The Ugaritic text and the core of the Leviticus passage share a common pattern: they represent West Semitic group salvation rituals, and each held a central place in their own new local form of the alphabet, Ugaritic and Hebrew. Both writing systems were created to represent the language that the people spoke, in sharp contrast to the older writing system of Babylonian cuneiform, which was–like Medieval Latin–a system for priests and scholars, not normal people. The similarities of the Hebrew and Ugaritic texts as unifying and atoning rituals in new local languages and polities is not an accident. Both address and assume a new kind of participant. In both the Canaanite and Biblical texts, the rituals conjure up “the people;” those who recognized themselves in it were invited to be characters in a new story, of being redeemed together.

Ramban’s sensitivity to Sammael, if not Satan, has thus led us to a similar place as our historical analysis of Canaanite and biblical ritual. In the archaic elements of Yom Kippur we witness the rise of a new kind of politics and a new religious way of being in the world: the collective atonement and redemption of a people, not a state or king.

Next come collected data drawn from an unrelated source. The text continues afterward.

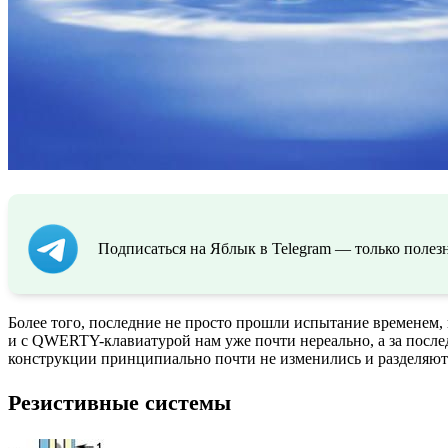
Подписаться на Яблык в Telegram — только полезн
Более того, последние не просто прошли испытание временем,
и с QWERTY-клавиатурой нам уже почти нереально, а за посл
конструкции принципиально почти не изменились и разделяютс
Резистивные системы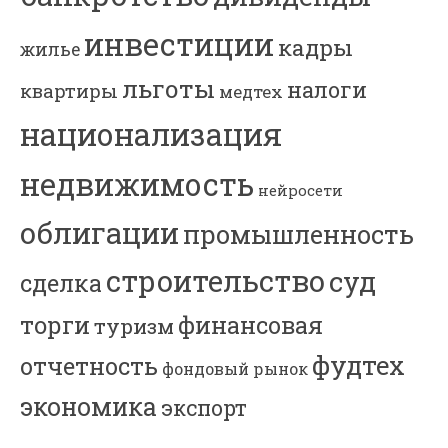
инвестиции
кадры
жилье
льготы
налоги
квартиры
медтех
национализация
недвижимость
нейросети
облигации
промышленность
строительство
суд
сделка
торги
финансовая
туризм
фудтех
отчетность
фондовый рынок
экономика
экспорт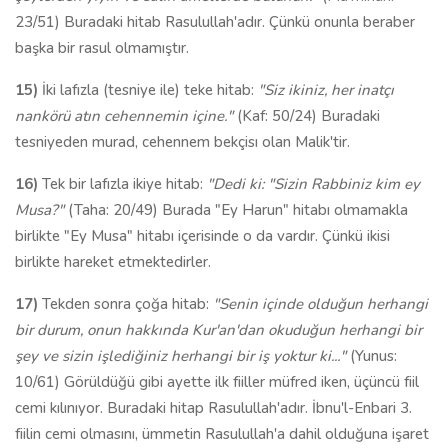
23/51) Buradaki hitab Rasulullah'adır. Çünkü onunla beraber
başka bir rasul olmamıştır.
15)
İki lafızla (tesniye ile) teke hitab:
"Siz ikiniz, her inatçı
nankörü atın cehennemin içine."
(Kaf: 50/24) Buradaki
tesniyeden murad, cehennem bekçisı olan Malik'tir.
16)
Tek bir lafızla ikiye hitab:
"Dedi ki: "Sizin Rabbiniz kim ey
Musa?"
(Taha: 20/49) Burada "Ey Harun" hitabı olmamakla
birlikte "Ey Musa" hitabı içerisinde o da vardır. Çünkü ikisi
birlikte hareket etmektedirler.
17)
Tekden sonra çoğa hitab:
"Senin içinde olduğun herhangi
bir durum, onun hakkında Kur'an'dan okuduğun herhangi bir
şey ve sizin işlediğiniz herhangi bir iş yoktur ki..."
(Yunus:
10/61) Görüldüğü gibi ayette ilk fiiller müfred iken, üçüncü fiil
cemi kılınıyor. Buradaki hitap Rasulullah'adır. İbnu'l-Enbari 3.
fiilin cemi olmasını, ümmetin Rasulullah'a dahil olduğuna işaret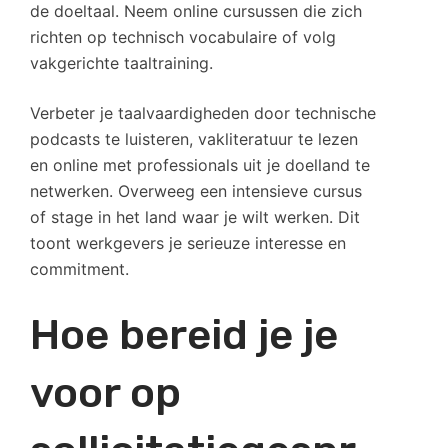
de doeltaal. Neem online cursussen die zich
richten op technisch vocabulaire of volg
vakgerichte taaltraining.
Verbeter je taalvaardigheden door technische
podcasts te luisteren, vakliteratuur te lezen
en online met professionals uit je doelland te
netwerken. Overweeg een intensieve cursus
of stage in het land waar je wilt werken. Dit
toont werkgevers je serieuze interesse en
commitment.
Hoe bereid je je
voor op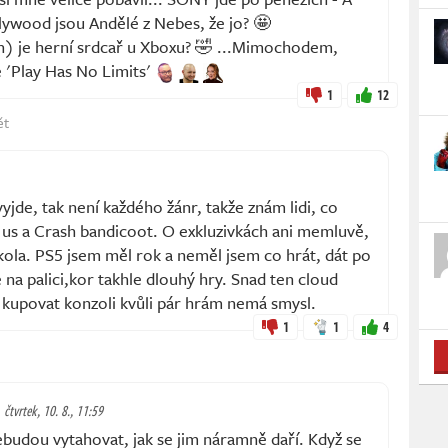
lywood jsou Andělé z Nebes, že jo? 🤩
an) je herní srdcař u Xboxu? 🤣 ...Mimochodem,
 'Play Has No Limits'
1
12
ět
yjde, tak není každého žánr, takže znám lidi, co
f us a Crash bandicoot. O exkluzivkách ani memluvě,
kola. PS5 jsem měl rok a neměl jsem co hrát, dát po
 na palici,kor takhle dlouhý hry. Snad ten cloud
k kupovat konzoli kvůli pár hrám nemá smysl.
1
1
4
čtvrtek, 10. 8., 11:59
nebudou vytahovat, jak se jim náramně daří. Když se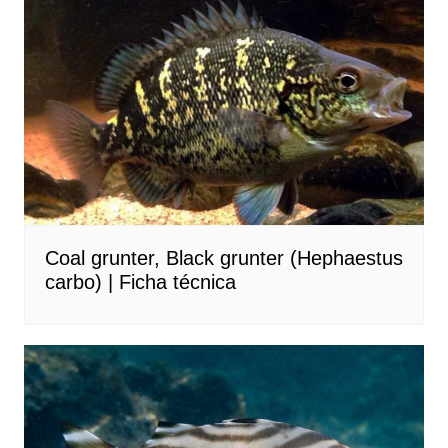
Coal grunter, Black grunter (Hephaestus
carbo) | Ficha técnica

*While its features seemed pagan and magical to writers like Yehezkel Kaufman and Israel Knohl in search of coherent forms of Israelite religion, they seemed equally far from primitive Semitic sacrifice to William Robertson Smith in his portrait of the archaic “religion of the Semites.” Most entertainingly, two of the twentieth century’s biggest theorists of sacrifice, James G. Frazier and Rene Girard, each wrote books called The Scapegoat that both avoided this inconvenient passage, despite it being the place that the term ‘scapegoat’ actually comes from (via the Greek translation).

**For example, Erhard Gerstenberger exclaims that it is “simply inconceivable” that the Priestly theologians, “loyal to YHWH as they were, could have allowed this kind of ‘polytheistic’ idea to pass through. The wilderness demon Azazel must also be appeased, and not only YHWH, the only lord of the world!”